Le premier soir, après une demi-journée de vélo nous dormons dans le jardin d’une clinique vétérinaire où nous avons la surprise de dormir au côté d’un chien effroyable tout droit sorti d’un chenil militaire, une sorte de berger allemand surdimensionné dopé à la coca et pesant plus de 60 kilos.

Dès le lendemain matin, une barrière indomptable et majestueuse se dresse, la première côte des Andes s’offre à nous et nous réalisons vite, trop vite à quel point nos 45 kilos de montures et de bagages vont être un défi à mener jusqu’en haut. Nous commençons à nous demander très sérieusement pourquoi nous transportons tant de matériel. La facilité relative des 1100 premiers kilomètres à travers la pampa Argentine se fait vite regretter à mesure que la pente se fait de plus en plus raide.

Pire encore nous avons passé près de 3 heures à grimper une côte interminable avant de tout redescendre en un rien de temps à près de 80 km/h. Retour à la case départ… Rien de plus frustrant. Nous en sommes arrivés à détester les descentes car nous savons pertinemment qu’une douloureuse montée nous attend inévitablement.

Cependant nous réalisons la splendeur et la diversité des paysages qui nous entourent. Habitués aux montagnes bien de chez nous, nous découvrons des vallées rocailleuses aux couleurs minérales. Chaque virage nous offre un spectacle différent, un nouveau tableau rempli de mille couleurs pastels. Des alpagas à gauche, un pont digne des décors d’Indiana Jones à droite, un somptueux lac d’altitude en face… On en parvient même à regretter un temps soit peu nos stages dans ces merveilleuses tours de l’ouest parisien tant le paysage nous rend circonspect.

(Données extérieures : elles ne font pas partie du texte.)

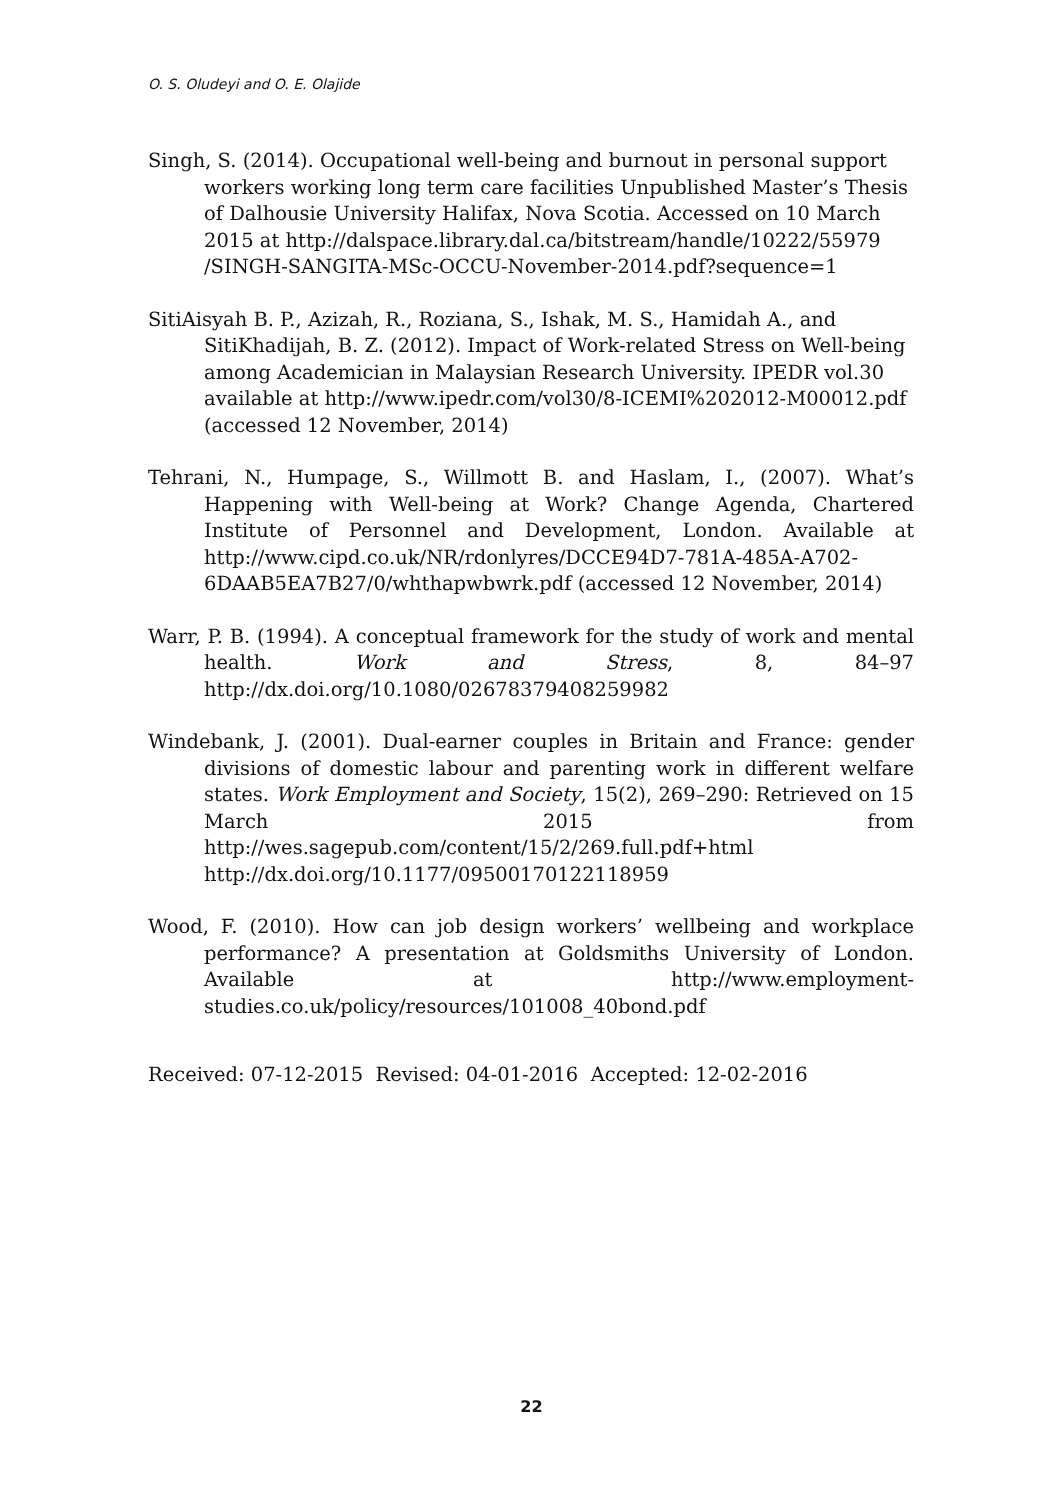O. S. Oludeyi and O. E. Olajide
Singh, S. (2014). Occupational well-being and burnout in personal support workers working long term care facilities Unpublished Master’s Thesis of Dalhousie University Halifax, Nova Scotia. Accessed on 10 March 2015 at http://dalspace.library.dal.ca/bitstream/handle/10222/55979 /SINGH-SANGITA-MSc-OCCU-November-2014.pdf?sequence=1
SitiAisyah B. P., Azizah, R., Roziana, S., Ishak, M. S., Hamidah A., and SitiKhadijah, B. Z. (2012). Impact of Work-related Stress on Well-being among Academician in Malaysian Research University. IPEDR vol.30 available at http://www.ipedr.com/vol30/8-ICEMI%202012-M00012.pdf (accessed 12 November, 2014)
Tehrani, N., Humpage, S., Willmott B. and Haslam, I., (2007). What’s Happening with Well-being at Work? Change Agenda, Chartered Institute of Personnel and Development, London. Available at http://www.cipd.co.uk/NR/rdonlyres/DCCE94D7-781A-485A-A702-6DAAB5EA7B27/0/whthapwbwrk.pdf (accessed 12 November, 2014)
Warr, P. B. (1994). A conceptual framework for the study of work and mental health. Work and Stress, 8, 84–97 http://dx.doi.org/10.1080/02678379408259982
Windebank, J. (2001). Dual-earner couples in Britain and France: gender divisions of domestic labour and parenting work in different welfare states. Work Employment and Society, 15(2), 269–290: Retrieved on 15 March 2015 from http://wes.sagepub.com/content/15/2/269.full.pdf+html http://dx.doi.org/10.1177/09500170122118959
Wood, F. (2010). How can job design workers’ wellbeing and workplace performance? A presentation at Goldsmiths University of London. Available at http://www.employment-studies.co.uk/policy/resources/101008_40bond.pdf
Received: 07-12-2015 Revised: 04-01-2016 Accepted: 12-02-2016
22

Une journée nous a tout particulièrement marqué surtout pour ce brave Nicolas. C’était un samedi 11 Mars 2018, journée à priori banale, 60 km de montée à 3000 mètres dans une montagne toujours plus insaisissable : somme toute la routine…

Nous allons commencer par vous conter cette histoire à travers le ressenti de Nicolas, protagoniste solitaire de cette sombre et délicate affaire.

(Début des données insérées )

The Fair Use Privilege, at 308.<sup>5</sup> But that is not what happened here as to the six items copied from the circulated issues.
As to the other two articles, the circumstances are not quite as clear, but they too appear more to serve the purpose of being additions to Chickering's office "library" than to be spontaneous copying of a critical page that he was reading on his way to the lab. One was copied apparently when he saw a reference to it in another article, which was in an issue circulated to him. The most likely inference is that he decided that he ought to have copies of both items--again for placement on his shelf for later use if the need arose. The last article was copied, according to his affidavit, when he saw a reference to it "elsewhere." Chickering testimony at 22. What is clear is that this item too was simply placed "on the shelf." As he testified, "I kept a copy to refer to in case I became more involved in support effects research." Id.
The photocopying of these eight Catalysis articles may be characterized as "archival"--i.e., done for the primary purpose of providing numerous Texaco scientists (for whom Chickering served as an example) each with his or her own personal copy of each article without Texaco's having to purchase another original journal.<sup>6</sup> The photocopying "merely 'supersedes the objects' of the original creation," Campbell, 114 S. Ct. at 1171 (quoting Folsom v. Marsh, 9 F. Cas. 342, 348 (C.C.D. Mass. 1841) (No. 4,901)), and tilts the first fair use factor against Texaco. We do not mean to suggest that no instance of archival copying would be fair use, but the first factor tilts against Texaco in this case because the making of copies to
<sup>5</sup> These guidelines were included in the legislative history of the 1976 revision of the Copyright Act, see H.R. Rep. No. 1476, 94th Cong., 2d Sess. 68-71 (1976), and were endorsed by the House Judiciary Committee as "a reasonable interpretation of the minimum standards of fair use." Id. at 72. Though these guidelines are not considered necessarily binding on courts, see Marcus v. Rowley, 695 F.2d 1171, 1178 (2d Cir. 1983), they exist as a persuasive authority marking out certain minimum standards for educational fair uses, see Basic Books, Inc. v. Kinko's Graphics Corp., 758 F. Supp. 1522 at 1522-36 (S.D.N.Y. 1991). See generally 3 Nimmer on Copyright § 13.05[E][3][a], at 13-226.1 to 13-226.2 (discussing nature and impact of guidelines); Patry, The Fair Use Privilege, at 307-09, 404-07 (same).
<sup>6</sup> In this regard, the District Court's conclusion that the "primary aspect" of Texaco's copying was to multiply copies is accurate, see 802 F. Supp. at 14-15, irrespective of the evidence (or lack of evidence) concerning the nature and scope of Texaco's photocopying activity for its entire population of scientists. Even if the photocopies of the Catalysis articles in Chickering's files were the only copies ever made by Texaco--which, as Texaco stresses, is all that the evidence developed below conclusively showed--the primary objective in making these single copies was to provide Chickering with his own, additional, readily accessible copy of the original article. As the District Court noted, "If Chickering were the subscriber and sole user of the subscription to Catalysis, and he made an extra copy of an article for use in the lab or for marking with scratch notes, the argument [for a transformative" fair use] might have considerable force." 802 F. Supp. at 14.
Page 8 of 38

“Après que nous nous eussions délectés de quelques mets raffinés dans un boui-boui de camionero, nous décidâmes de reprendre la route pour une après-midi plutôt sportive.

Malgré un vent fortement défavorable en cet après-midi radieux, nous chevauchâmes nos montures tels des chevaliers sans foi ni peur.

Sur les coups de 15h, encore et toujours estomaqué par le paysage environnant, je pris un certain retard, qui me força à pédaler d’arrache-pieds. 40 km plus tard, toujours personne en vue, il commence à faire nuit, le prochain village est à 10 km et je n’ai pas la foi de parcourir cette distance dans ces lacets infernaux. Je décide alors de m’arrêter seul pour la nuit ne sachant plus vraiment s’ils sont devant ou bien derrière moi. J’apprendrai le lendemain que Paul et Corentin s’étaient arrêtés prendre une photo au bord de la route, que je les avais dépassé sans m’en apercevoir et qu’ils ne m’avaient pas vu non plus.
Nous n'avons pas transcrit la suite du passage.